__Passage provided__
===============

Obtaining multiple blocks of text between tags

advertisements

This is my HTML:

<div class="left_panel">
    <h4>Header1</h4>
      block of text that I want.
    <br />
    <br />
      another block of text that I want.
    <br />
    <br />
      still more text that I want.
    <br />
    <br />
      <p>&nbsp;</p>
    <h4>Header2</h4>

The number of blocks of text is variable, Header1 is consistent, Header2 is not.

I'm successfully extracting the first block of text using the following code:

def get_summary (soup):
raw = soup.find('div',{"class":"left_panel"})
for h4 in raw.findAllNext('h4'):
    following = h4.nextSibling
    return following

However I need all of the items sitting between the two h4 tags, I was hoping that using h4.nextSiblings would solve this, but for some reason that returns the following error:

TypeError: 'NoneType' object is not callable

I've been trying variations on this answer: Find next siblings until a certain one using beautifulsoup but the absence of a leading tag is confusing me.


Find the first header and iterate over .next_siblings until you hit an another header:

from bs4 import BeautifulSoup

data = """

===============

__Given data__

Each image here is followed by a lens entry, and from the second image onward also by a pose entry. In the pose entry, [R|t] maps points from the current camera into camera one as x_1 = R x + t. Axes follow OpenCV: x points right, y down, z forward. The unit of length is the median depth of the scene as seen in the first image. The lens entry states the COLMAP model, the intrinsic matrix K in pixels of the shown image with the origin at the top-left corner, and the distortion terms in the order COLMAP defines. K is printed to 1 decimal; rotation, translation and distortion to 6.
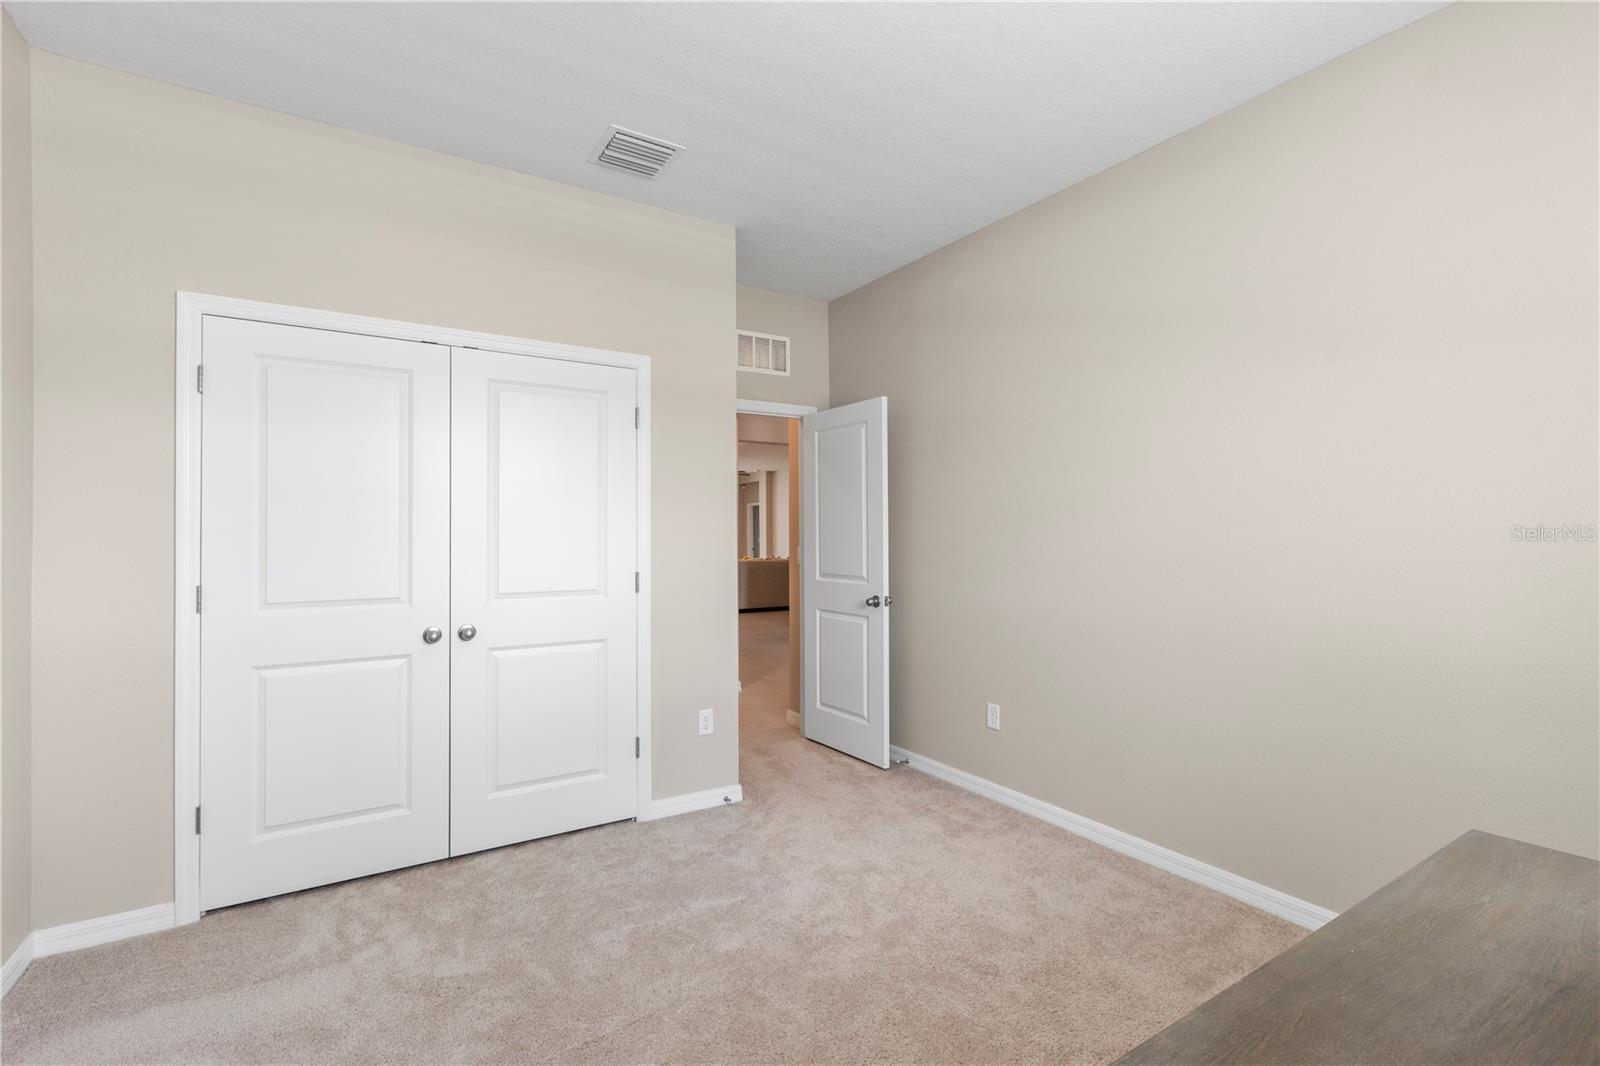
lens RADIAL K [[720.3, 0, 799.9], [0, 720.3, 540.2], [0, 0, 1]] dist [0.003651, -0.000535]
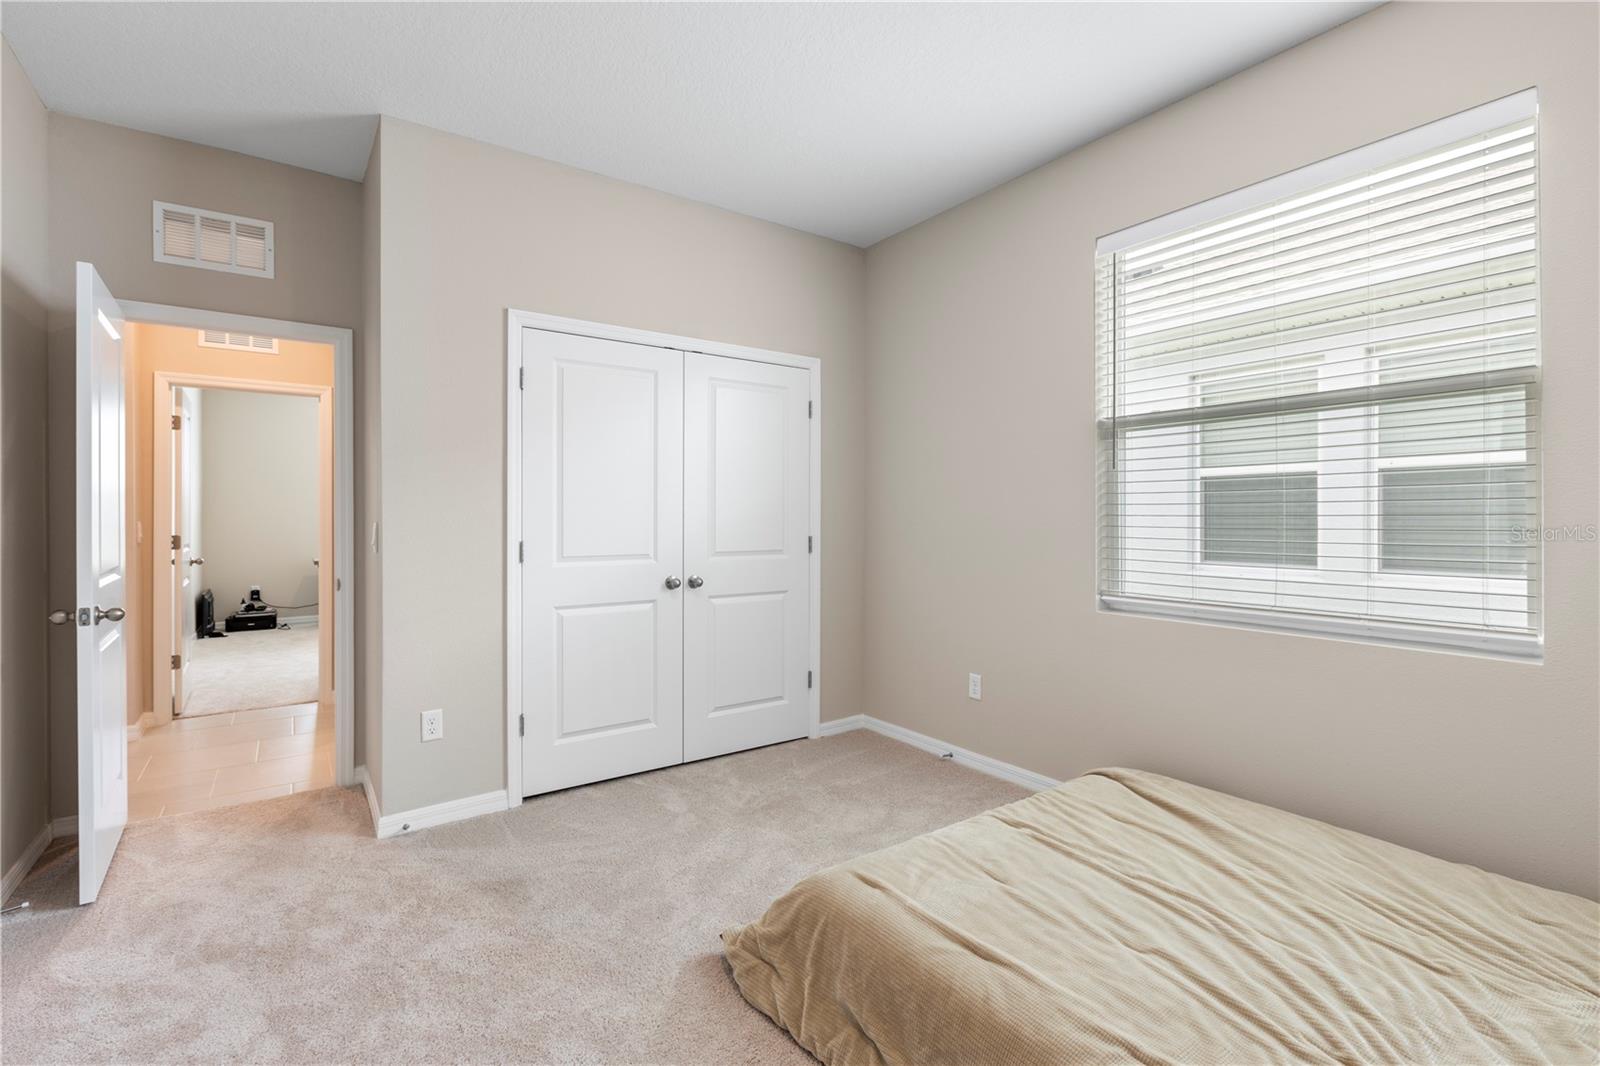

===============

__Check your understanding__
**a.** According to the BeautifulSoup thread, what error appears when h4.nextSiblings is used?
**b.** Reproduce the BeautifulSoup thread between "advertisements" and "more text that I want.", inclusive.
**c.** Resume the BeautifulSoup thread from the point where it stops.
The listing comes from a different source than the BeautifulSoup thread.

__Outputs by task__
**a.** TypeError: 'NoneType' object is not callable

**b.**
advertisements

This is my HTML:

<div class="left_panel">
    <h4>Header1</h4>
      block of text that I want.
    <br />
    <br />
      another block of text that I want.
    <br />
    <br />
      still more text that I want.

**c.**
<div class="left_panel">
    <h4>Header1</h4>
      block of text that I want.
    <br />
    <br />
      another block of text that I want.
    <br />
    <br />
      still more text that I want.
    <br />
    <br />
      <p>&nbsp;</p>
    <h4>Header2</h4>
</div>
"""

soup = BeautifulSoup(data)
header1 = soup.find('h4', text='Header1')
for item in header1.next_siblings:
    if getattr(item, 'name') == 'h4' and item.text == 'Header2':
        break

    print item


Update (collecting texts between two h4 tags):

texts = []
for item in header1.next_siblings:
    if getattr(item, 'name') == 'h4' and item.text == 'Header2':
        break

    try:
        texts.append(item.text)
    except AttributeError:
        texts.append(item)

print ''.join(texts)